• **WHAT THE TASK REQUIRES**
Using the records below, find how many lines hold the word "normal" and reply with only that number.

• **RECORDS PROVIDED**
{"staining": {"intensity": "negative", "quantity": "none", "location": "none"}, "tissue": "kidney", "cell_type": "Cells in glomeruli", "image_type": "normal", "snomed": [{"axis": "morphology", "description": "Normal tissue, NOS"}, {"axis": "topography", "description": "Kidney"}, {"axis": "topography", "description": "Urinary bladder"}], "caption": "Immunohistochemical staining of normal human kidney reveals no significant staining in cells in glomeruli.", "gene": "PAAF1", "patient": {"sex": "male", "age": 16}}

---

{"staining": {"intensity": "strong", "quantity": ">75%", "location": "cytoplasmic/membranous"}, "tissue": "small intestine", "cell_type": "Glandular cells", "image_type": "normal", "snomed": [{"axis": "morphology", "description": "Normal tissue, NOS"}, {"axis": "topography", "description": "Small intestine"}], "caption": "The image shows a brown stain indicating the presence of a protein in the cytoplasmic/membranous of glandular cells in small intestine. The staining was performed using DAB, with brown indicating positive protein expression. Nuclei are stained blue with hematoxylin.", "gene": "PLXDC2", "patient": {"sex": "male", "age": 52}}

* * *

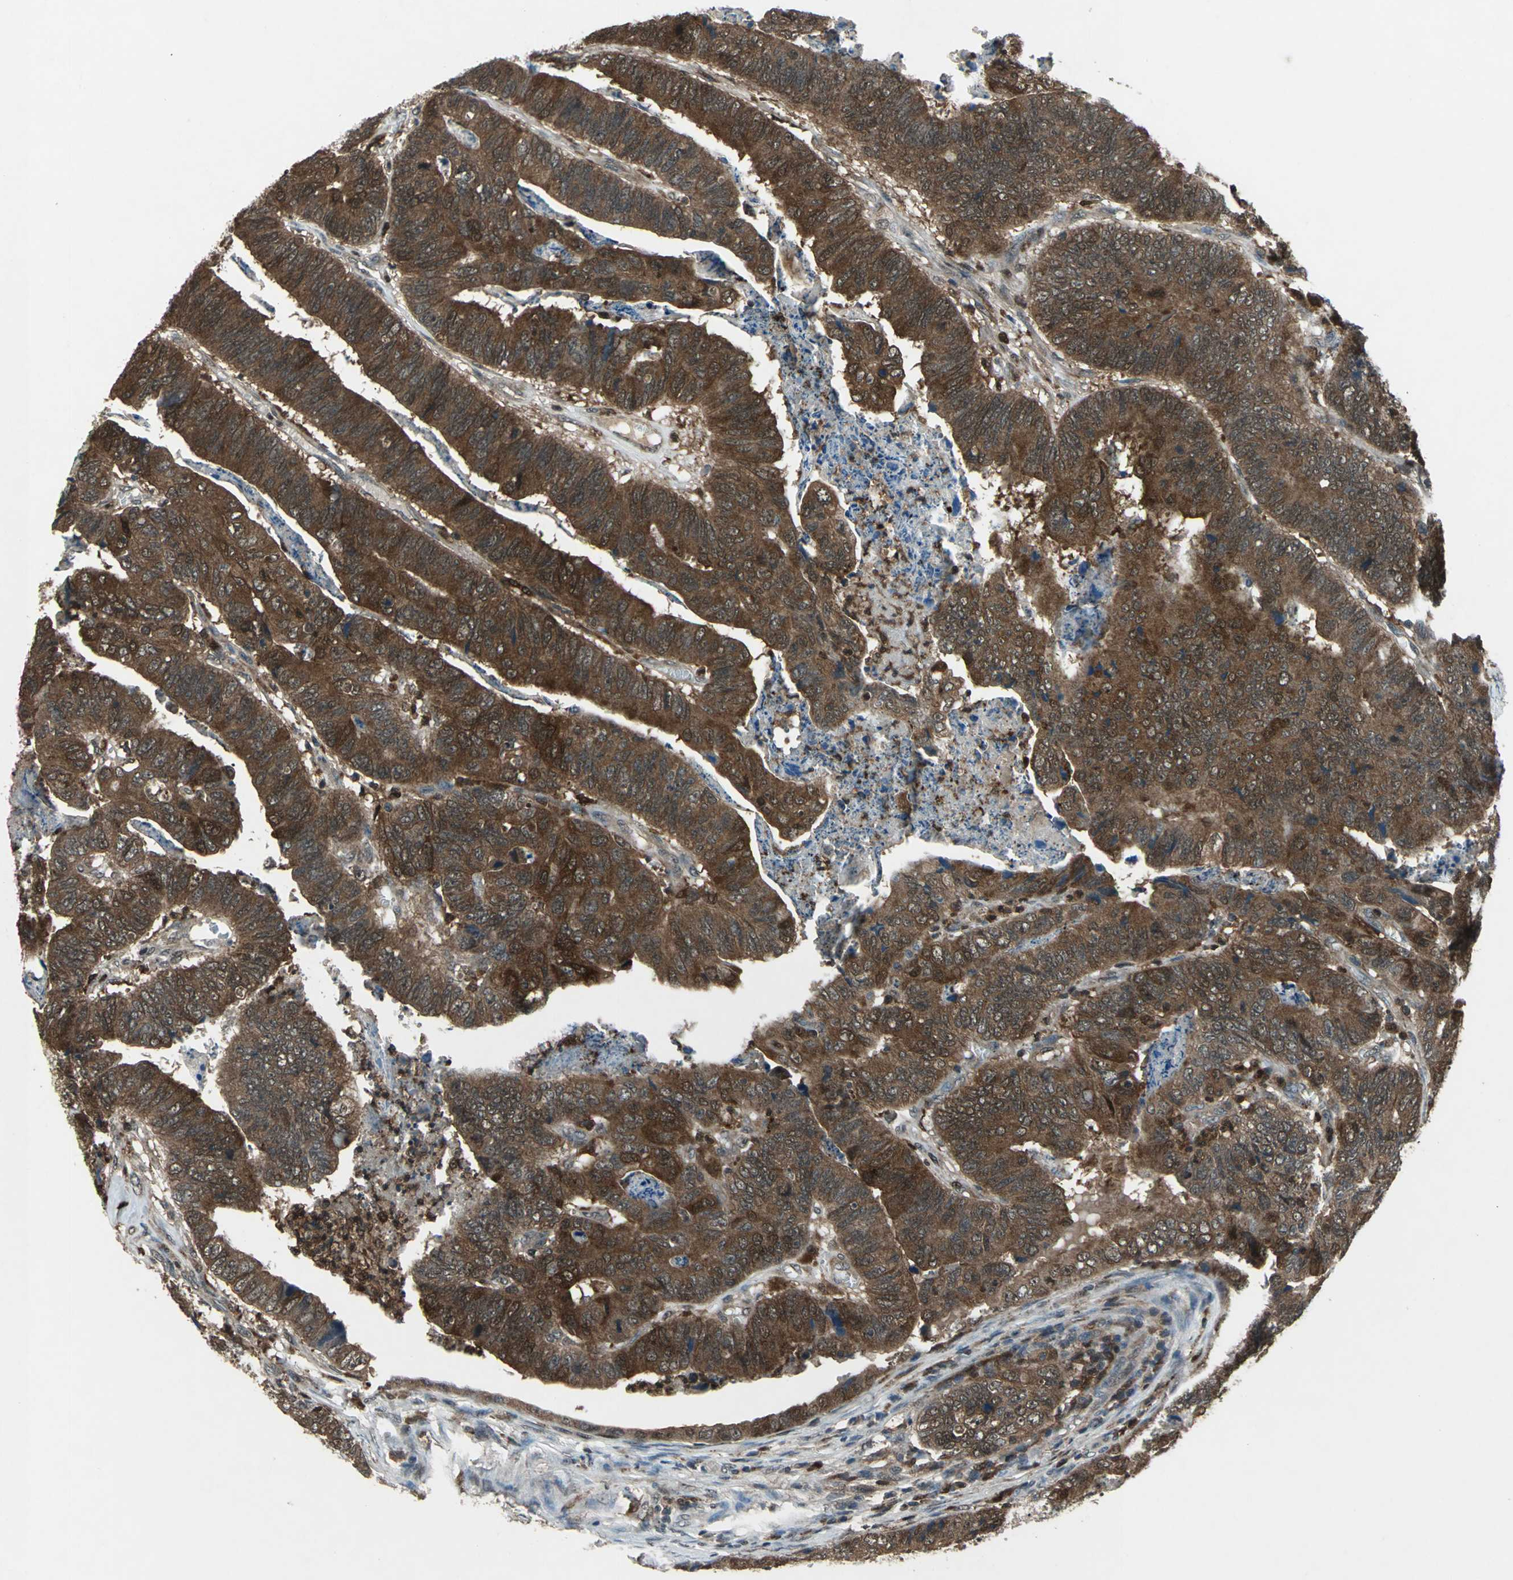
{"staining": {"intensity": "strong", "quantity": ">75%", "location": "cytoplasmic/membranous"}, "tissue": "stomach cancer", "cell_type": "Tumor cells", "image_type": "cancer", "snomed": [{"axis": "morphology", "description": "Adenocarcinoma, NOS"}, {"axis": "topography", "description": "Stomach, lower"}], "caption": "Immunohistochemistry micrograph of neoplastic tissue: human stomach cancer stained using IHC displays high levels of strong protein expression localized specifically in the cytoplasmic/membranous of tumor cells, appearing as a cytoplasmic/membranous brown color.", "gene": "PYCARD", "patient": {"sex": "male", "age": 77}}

• **REPLY TO THE TASK**
2